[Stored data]
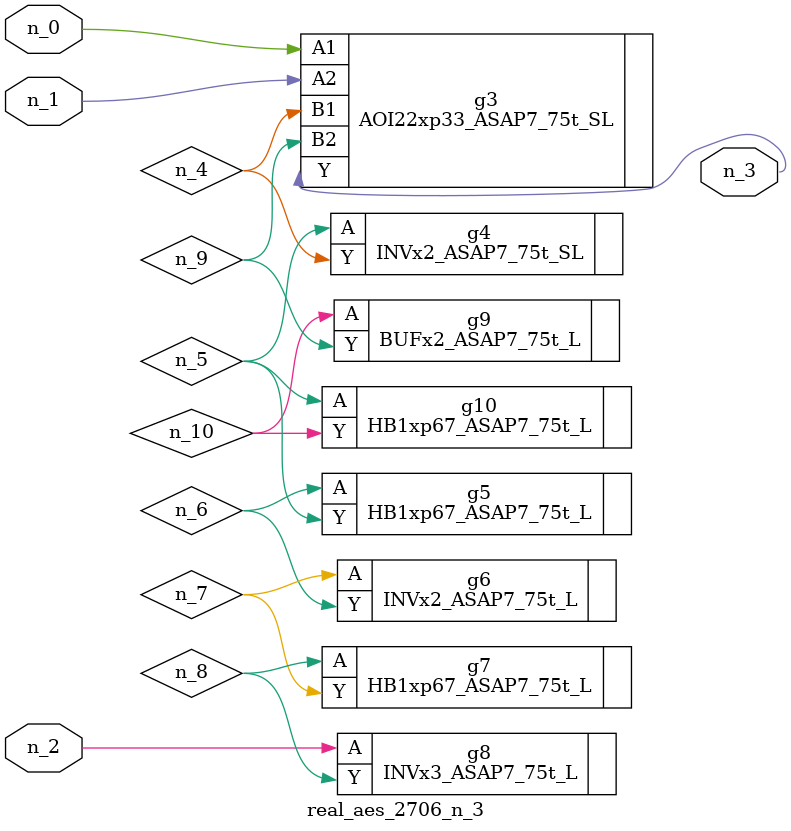
<source format=v>
module real_aes_2706_n_3 (n_0, n_2, n_1, n_3);
input n_0;
input n_2;
input n_1;
output n_3;
wire n_4;
wire n_5;
wire n_7;
wire n_9;
wire n_6;
wire n_8;
wire n_10;
AOI22xp33_ASAP7_75t_SL g3 ( .A1(n_0), .A2(n_1), .B1(n_4), .B2(n_9), .Y(n_3) );
INVx3_ASAP7_75t_L g8 ( .A(n_2), .Y(n_8) );
INVx2_ASAP7_75t_SL g4 ( .A(n_5), .Y(n_4) );
HB1xp67_ASAP7_75t_L g10 ( .A(n_5), .Y(n_10) );
HB1xp67_ASAP7_75t_L g5 ( .A(n_6), .Y(n_5) );
INVx2_ASAP7_75t_L g6 ( .A(n_7), .Y(n_6) );
HB1xp67_ASAP7_75t_L g7 ( .A(n_8), .Y(n_7) );
BUFx2_ASAP7_75t_L g9 ( .A(n_10), .Y(n_9) );
endmodule
</source>
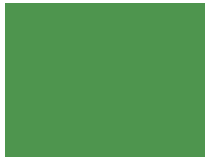
<source format=gbr>
%FSLAX34Y34*%
%MOMM*%
%LNSMDMASK_TOP*%
G71*
G01*
%ADD10R, 17.000X13.000*%
%LPD*%
X1143016Y831338D02*
G54D10*
D03*
M02*

</source>
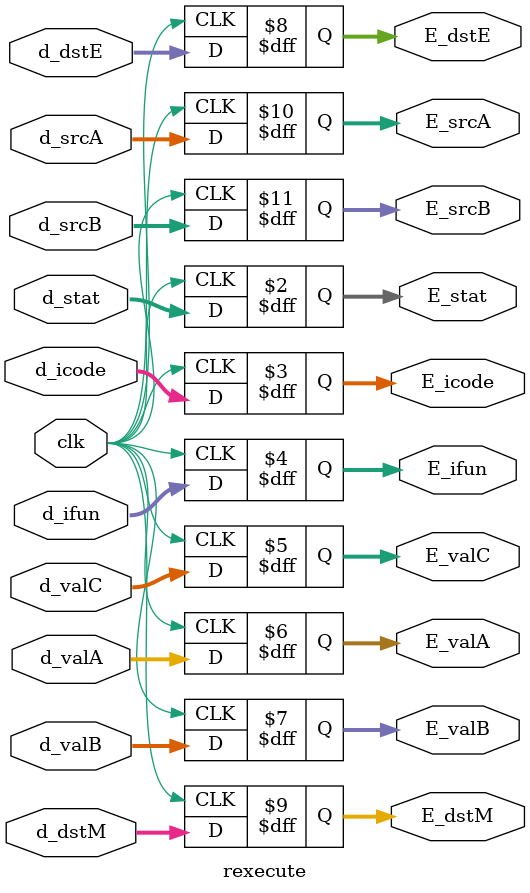
<source format=v>
module rexecute(clk, d_stat, d_icode, d_ifun, d_valC, d_valA, d_valB, d_dstE, d_dstM, d_srcA, d_srcB, E_stat, E_icode, E_ifun, E_valC, E_valA, E_valB, E_dstE, E_dstM, E_srcA, E_srcB);
    
    input clk;
    input [1:0] d_stat;
    input [3:0] d_icode, d_ifun;
    input [63:0] d_valC, d_valA, d_valB;
    input [3:0] d_dstE, d_dstM, d_srcA, d_srcB;
    output [1:0] E_stat;
    output [3:0] E_icode, E_ifun;
    output [63:0] E_valC, E_valA, E_valB;    
    output [3:0] E_dstE, E_dstM, E_srcA, E_srcB;

    always @(posedge clk) begin
        E_stat <= d_stat;
        E_icode <= d_icode;
        E_ifun <= d_ifun;
        E_valA <= d_valA;
        E_valB <= d_valB;
        E_valC <= d_valC;
        E_dstE <= d_dstE;
        E_dstM <= d_dstM;
        E_srcA <= d_srcA;
        E_srcB <= d_srcB;
    end

endmodule
</source>
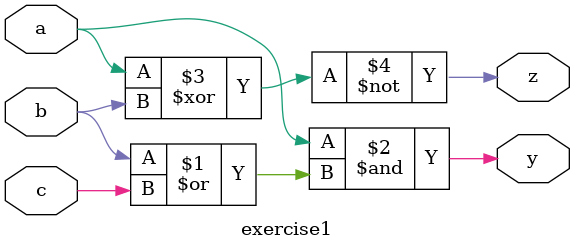
<source format=sv>
module exercise1(
	input logic a, b, c,
	output logic y, z
);
	assign y = a & (b | c);
	assign z = ~(a ^ b);
endmodule

</source>
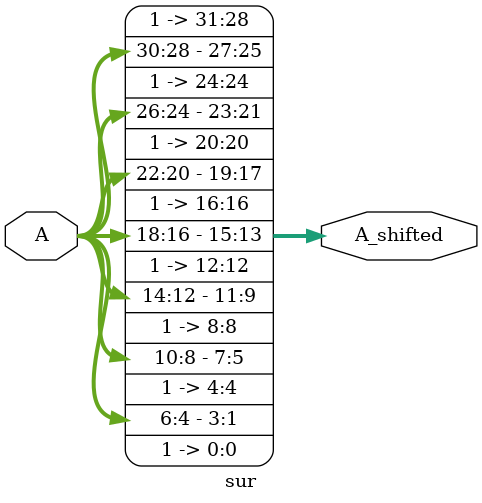
<source format=v>
module sur(
    output[31:0] A_shifted,
    input[31:0] A
);
// Set the left border
assign A_shifted[0] = 1'b1;
assign A_shifted[4] = 1'b1;
assign A_shifted[8] = 1'b1;
assign A_shifted[12] = 1'b1;
assign A_shifted[16] = 1'b1;
assign A_shifted[20] = 1'b1;
assign A_shifted[24] = 1'b1;

// Set the bottom border
assign A_shifted[28:31] = 4'b1111;

// Set the rest
assign A_shifted[1:3] = A[4:6];
assign A_shifted[5:7] = A[8:10];
assign A_shifted[9:11] = A[12:14];
assign A_shifted[13:15] = A[16:18];
assign A_shifted[17:19] = A[20:22];
assign A_shifted[21:23] = A[24:26];
assign A_shifted[25:27] = A[28:30];
endmodule
</source>
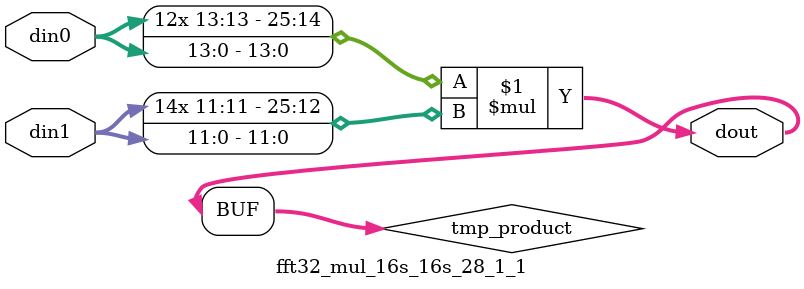
<source format=v>

`timescale 1 ns / 1 ps

  module fft32_mul_16s_16s_28_1_1(din0, din1, dout);
parameter ID = 1;
parameter NUM_STAGE = 0;
parameter din0_WIDTH = 14;
parameter din1_WIDTH = 12;
parameter dout_WIDTH = 26;

input [din0_WIDTH - 1 : 0] din0; 
input [din1_WIDTH - 1 : 0] din1; 
output [dout_WIDTH - 1 : 0] dout;

wire signed [dout_WIDTH - 1 : 0] tmp_product;













assign tmp_product = $signed(din0) * $signed(din1);








assign dout = tmp_product;







endmodule

</source>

→ Directive
How many lines of the entries hold the word "wire"? Respond with the number alone.

→ Output for this exercise
8